Materialization lag¶
Materialization lag is the offset delay between the most recent message offset
in Kafka and the most recent message offset of what Tableflow has added to
your table. Tableflow doesn’t emit this metric directly, but it can be
calculated by calculating the difference between kafka_topic_offset
and
table_offset
. Both of these metrics are emitted at a per-partition level.
Best Practices for alerting¶
Use the Metrics API to monitor your Tableflow-enabled topics over time.

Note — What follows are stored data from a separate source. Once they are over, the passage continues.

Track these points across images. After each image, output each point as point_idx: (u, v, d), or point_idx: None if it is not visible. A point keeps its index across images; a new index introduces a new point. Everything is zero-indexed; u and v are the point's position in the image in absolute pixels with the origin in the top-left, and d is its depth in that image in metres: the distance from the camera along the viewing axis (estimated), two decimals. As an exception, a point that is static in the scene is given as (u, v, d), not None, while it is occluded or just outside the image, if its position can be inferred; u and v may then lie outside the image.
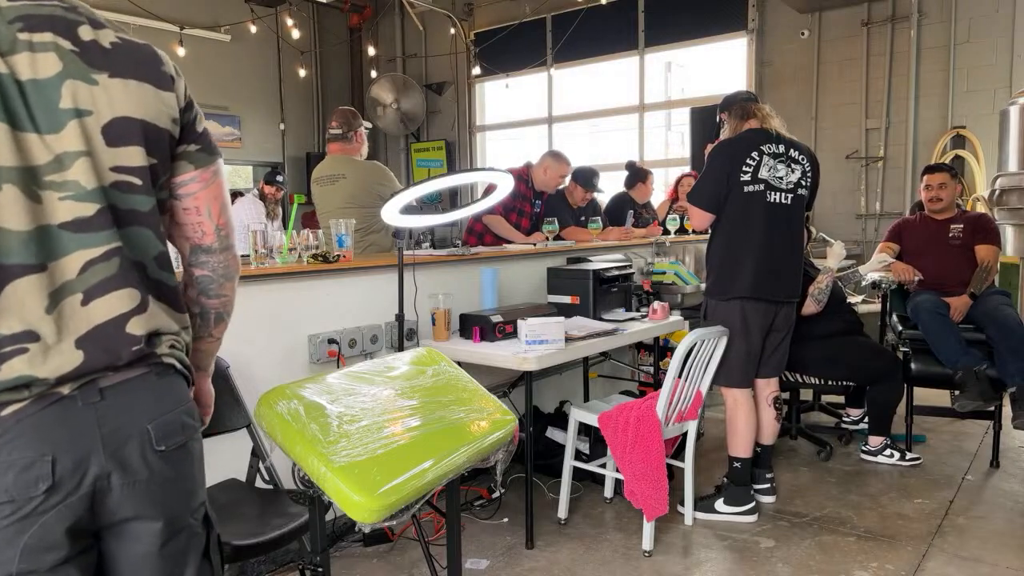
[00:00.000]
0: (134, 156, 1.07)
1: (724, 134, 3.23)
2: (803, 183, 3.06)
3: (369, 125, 3.87)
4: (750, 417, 3.09)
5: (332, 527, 2.04)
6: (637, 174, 5.43)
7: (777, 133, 3.03)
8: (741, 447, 3.08)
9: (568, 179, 4.71)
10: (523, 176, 4.43)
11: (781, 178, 3.00)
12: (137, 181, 1.08)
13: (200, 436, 1.19)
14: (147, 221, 1.10)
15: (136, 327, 1.06)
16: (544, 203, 4.65)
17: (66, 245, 1.01)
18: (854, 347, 3.68)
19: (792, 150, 3.04)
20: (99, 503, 1.03)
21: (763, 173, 2.97)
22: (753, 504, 3.07)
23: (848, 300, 4.02)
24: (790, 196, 3.02)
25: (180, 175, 1.18)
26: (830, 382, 3.76)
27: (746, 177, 2.97)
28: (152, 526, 1.08)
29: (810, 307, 3.42)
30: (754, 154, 2.97)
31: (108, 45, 1.07)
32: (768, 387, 3.20)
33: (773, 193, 2.99)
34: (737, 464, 3.08)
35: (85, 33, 1.04)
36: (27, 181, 0.98)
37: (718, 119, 3.41)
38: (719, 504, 3.07)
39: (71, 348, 1.01)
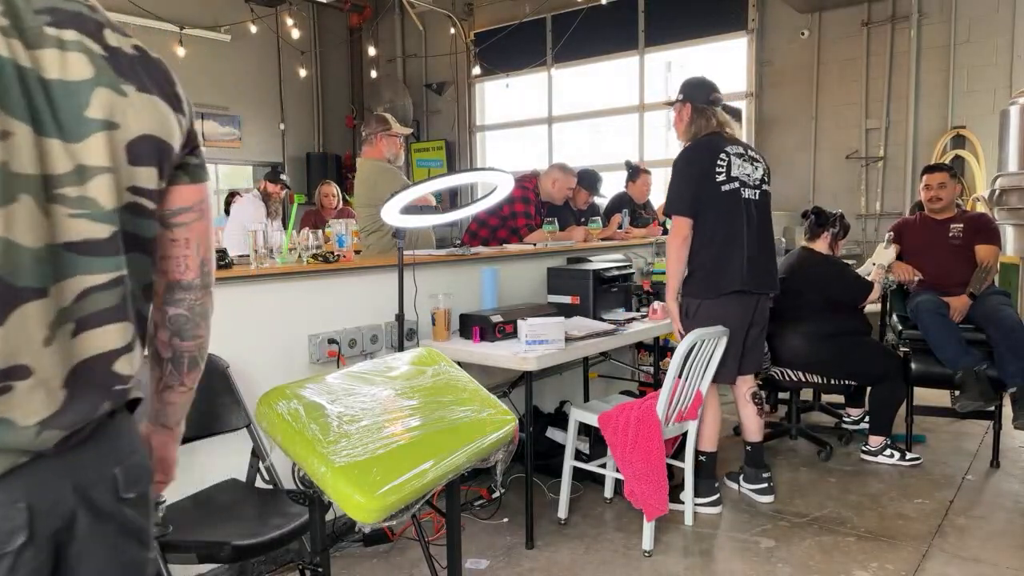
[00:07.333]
0: (150, 177, 0.98)
1: (681, 127, 3.17)
2: (766, 179, 3.18)
3: (401, 131, 3.88)
4: (717, 412, 3.19)
5: (332, 527, 2.04)
6: (632, 172, 5.48)
7: (733, 136, 3.14)
8: (707, 441, 3.16)
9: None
10: (531, 185, 4.44)
11: (749, 175, 3.09)
12: (150, 204, 0.99)
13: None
14: (148, 248, 1.01)
15: (124, 367, 0.96)
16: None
17: (67, 268, 0.89)
18: (859, 348, 3.68)
19: (750, 150, 3.17)
20: (62, 555, 0.93)
21: (735, 171, 3.04)
22: (718, 496, 3.15)
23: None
24: (759, 192, 3.12)
25: (174, 198, 1.06)
26: (832, 381, 3.77)
27: (721, 177, 3.02)
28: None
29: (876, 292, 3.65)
30: (722, 155, 3.04)
31: (131, 52, 0.98)
32: (745, 384, 3.24)
33: (746, 190, 3.07)
34: (702, 458, 3.14)
35: (111, 38, 0.95)
36: (41, 192, 0.86)
37: (678, 99, 3.18)
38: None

You should monitor and configure alerts for the following conditions:
- Per partition
- Alert on large increases in materialization lag.
- Per topic
- Alert on Tableflow status changes.
- Alert on unexpected increases in the number of rows rejected.
- Per Cluster
- Alert on unexpected changes to storage used.
Error and recovery¶
If Tableflow encounters an issue, its status switches to Config Issue
or
Degraded
.
Tableflow enters the Suspend
state due to a recoverable failure¶
Tableflow enters the Suspend
state when it encounters an error that has
a high chance of requiring user intervention, or when materialization fails
and the Failure
mode is set to Suspend
. Tableflow remains in the
Suspend
state until manually resumed by sending a PATCH request to the API
with the spec.suspend
property set to true
.
Recovery after unrecoverable failure¶
There are situations in which Tableflow is unable to write new data to an existing table, for example, when your table objects are corrupted or missing, or you make a table-breaking change to your schema used on incoming messages.
First, backup your data by using a query engine to copy your data to a new table, or by copying the objects directly from your storage to another location. It’s important to copy your data to a location outside the location where Tableflow is managing the table, to ensure it doesn’t get deleted as part of Tableflow cleaning up storage.
After backing up your data, the best way to recover is to disable and then re-enable Tableflow. When Tableflow is enabled or re-enabled, it creates a new table and starts processing data from the beginning of the topic, not from where it previously left off. This means that if you encountered an error due to a breaking schema change, you must delete or expire all the Kafka messages up to the point of the change, so Tableflow can initialize on the new schema.